Alternando momentos de acción en los que las vidas de los personajes están en juego con escenas más relajadas en las que se ahonda en la caracterización de los mismos, los autores consiguen construir una historia con buen ritmo que mantiene al lector interesado hasta la última página. El final de la historia es, de hecho, bastante inteligente y plantea algunas cuestiones atractivas. Si bien es cierto que la identidad del saboteador es un misterio fácil de deducir, el giro de la última página es bastante más difícil de anticipar.

Todo esto hace que Venus sea una lectura de lo más agradable. Puede que no sea un cómic excepcional, pero no tengo problema en considerarlo un ejemplo notable de historia de ciencia ficción bien orquestada. Si te apetece leer un cómic de este género que se aproxime más a la realidad que nos presenta la ciencia que a la fantasía plagada de alienígenas y viajes más rápidos que la luz, se trata de una estupenda opción. Venus cuenta con todos los elementos imprescindibles en las historias de pioneros y exploradores enfrentados a lo desconocido, manteniendo los pies en la tierra y sin hacer demasiadas concesiones a la ciencia ficción más especulativa. Se podría decir que ofrece una historia bastante verosímil, quizá incluso plausible, aunque no deja de ser producto de la imaginación de sus artífices. Con el mercado del cómic americano tan saturado con los coloridos excesos de los superhéroes, encontrarse con un cómic de ciencia ficción como éste es una experiencia refrescante.

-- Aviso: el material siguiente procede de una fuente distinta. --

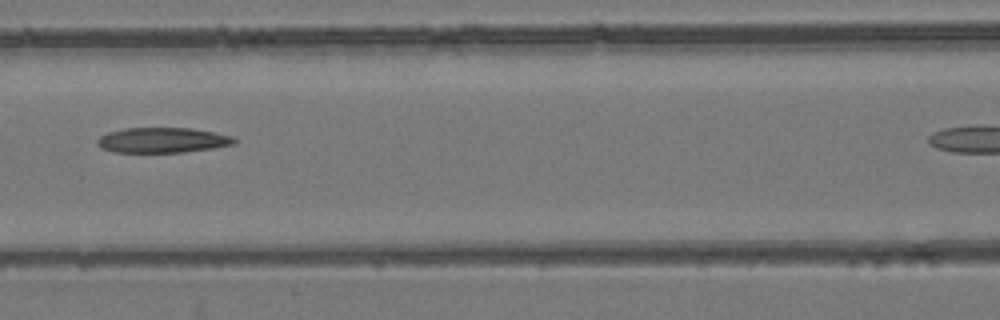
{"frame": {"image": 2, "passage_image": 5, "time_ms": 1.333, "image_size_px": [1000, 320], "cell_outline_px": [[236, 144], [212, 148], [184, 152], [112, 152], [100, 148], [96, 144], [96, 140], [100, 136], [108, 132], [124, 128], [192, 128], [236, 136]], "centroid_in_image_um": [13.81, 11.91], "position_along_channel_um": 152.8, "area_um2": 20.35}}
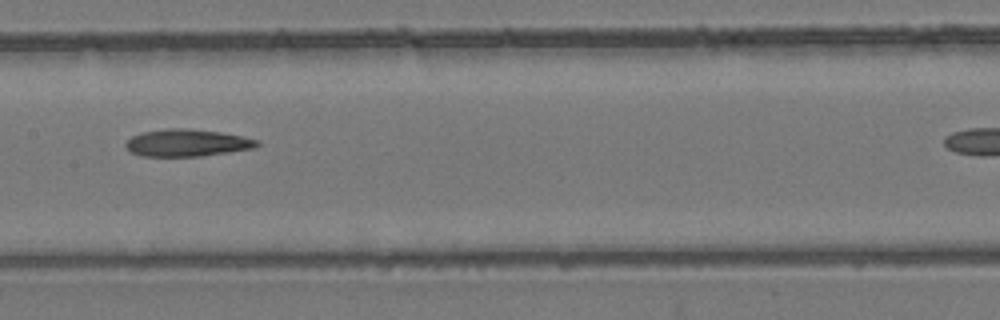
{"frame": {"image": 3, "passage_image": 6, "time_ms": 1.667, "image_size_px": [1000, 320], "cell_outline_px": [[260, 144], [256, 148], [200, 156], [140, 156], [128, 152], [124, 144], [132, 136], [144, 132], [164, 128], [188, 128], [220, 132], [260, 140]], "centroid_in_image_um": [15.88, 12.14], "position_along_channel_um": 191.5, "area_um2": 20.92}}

Por desgracia, de momento Venus no cuenta con edición en castellano, aunque la edición original americana puede encontrarse con facilidad en tiendas digitales como Comixology. Merece la pena echar un vistazo de vez en cuando a las miniseries que va publicando BOOM! Studios en esa plataforma, ya que sin hacer mucho ruido la pequeña editorial está lanzando cómics muy interesantes que suelen pasar desapercibidos entre la marabunta de novedades de Marvel y DC. Venus no es el único cómic de ciencia ficción que ha publicado recientemente y sospecho que tampoco es la única joya escondida en su catálogo.